Content starts
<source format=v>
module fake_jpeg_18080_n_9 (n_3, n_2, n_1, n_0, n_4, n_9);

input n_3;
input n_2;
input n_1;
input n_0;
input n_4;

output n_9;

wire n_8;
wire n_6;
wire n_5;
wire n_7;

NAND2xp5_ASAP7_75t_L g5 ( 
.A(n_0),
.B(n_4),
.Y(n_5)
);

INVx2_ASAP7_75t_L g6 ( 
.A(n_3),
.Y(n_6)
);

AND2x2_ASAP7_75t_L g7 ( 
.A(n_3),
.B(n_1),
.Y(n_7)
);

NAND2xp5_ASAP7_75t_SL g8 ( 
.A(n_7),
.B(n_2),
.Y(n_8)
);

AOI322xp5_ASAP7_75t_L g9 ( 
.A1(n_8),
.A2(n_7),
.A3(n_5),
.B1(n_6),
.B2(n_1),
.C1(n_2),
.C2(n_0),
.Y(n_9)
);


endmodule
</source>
Content ends
Content starts
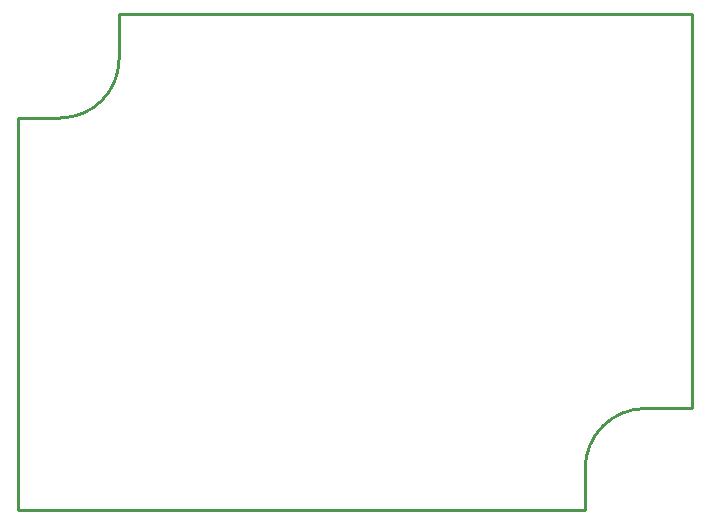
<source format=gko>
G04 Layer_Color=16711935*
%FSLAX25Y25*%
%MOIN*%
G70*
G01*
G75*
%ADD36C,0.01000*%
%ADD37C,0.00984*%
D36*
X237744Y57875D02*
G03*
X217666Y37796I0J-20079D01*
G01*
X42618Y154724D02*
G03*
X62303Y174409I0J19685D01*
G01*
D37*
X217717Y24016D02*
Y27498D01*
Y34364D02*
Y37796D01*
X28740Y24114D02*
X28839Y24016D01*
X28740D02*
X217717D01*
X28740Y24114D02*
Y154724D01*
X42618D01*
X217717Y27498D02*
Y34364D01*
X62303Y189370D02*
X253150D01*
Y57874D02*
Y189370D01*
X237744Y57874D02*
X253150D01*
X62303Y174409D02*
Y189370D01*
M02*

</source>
Content ends
Content starts
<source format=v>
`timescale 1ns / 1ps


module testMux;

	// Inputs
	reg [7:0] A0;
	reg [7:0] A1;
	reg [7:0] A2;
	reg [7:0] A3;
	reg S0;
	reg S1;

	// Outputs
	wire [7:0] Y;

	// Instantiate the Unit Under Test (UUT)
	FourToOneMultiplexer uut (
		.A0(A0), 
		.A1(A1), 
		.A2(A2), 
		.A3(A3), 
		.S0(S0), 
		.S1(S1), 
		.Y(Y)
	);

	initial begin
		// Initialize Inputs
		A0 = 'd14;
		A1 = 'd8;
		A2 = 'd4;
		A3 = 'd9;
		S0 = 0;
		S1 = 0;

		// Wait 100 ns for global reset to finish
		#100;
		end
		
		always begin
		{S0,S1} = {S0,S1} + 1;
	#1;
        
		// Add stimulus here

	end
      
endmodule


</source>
Content ends
#### Problem description
Pull out all lines containing the word "wire" from the entries above.

#### Exercise result
wire n_8;
wire n_6;
wire n_5;
wire n_7;
	wire [7:0] Y;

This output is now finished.